Exercise brief
Copy nothing but the lines below running from the line containing "contra el fallido" through the line containing "fue concedido el Nobel de la Paz en 1989.", both end lines included.

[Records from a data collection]
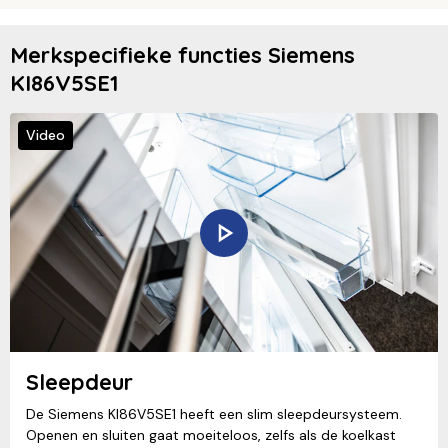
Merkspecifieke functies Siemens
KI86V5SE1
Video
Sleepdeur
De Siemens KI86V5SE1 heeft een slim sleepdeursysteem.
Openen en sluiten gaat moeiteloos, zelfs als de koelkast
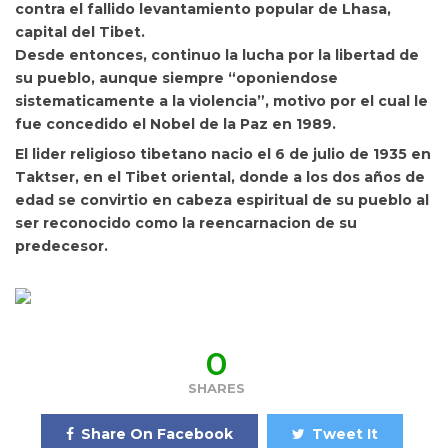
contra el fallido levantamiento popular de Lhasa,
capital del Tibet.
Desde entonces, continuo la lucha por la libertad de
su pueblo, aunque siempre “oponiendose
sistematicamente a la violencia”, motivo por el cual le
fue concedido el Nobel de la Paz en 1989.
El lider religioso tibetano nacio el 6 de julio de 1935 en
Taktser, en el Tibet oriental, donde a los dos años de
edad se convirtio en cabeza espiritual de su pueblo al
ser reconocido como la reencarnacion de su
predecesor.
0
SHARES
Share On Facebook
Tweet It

Written answer
contra el fallido levantamiento popular de Lhasa,
capital del Tibet.
Desde entonces, continuo la lucha por la libertad de
su pueblo, aunque siempre “oponiendose
sistematicamente a la violencia”, motivo por el cual le
fue concedido el Nobel de la Paz en 1989.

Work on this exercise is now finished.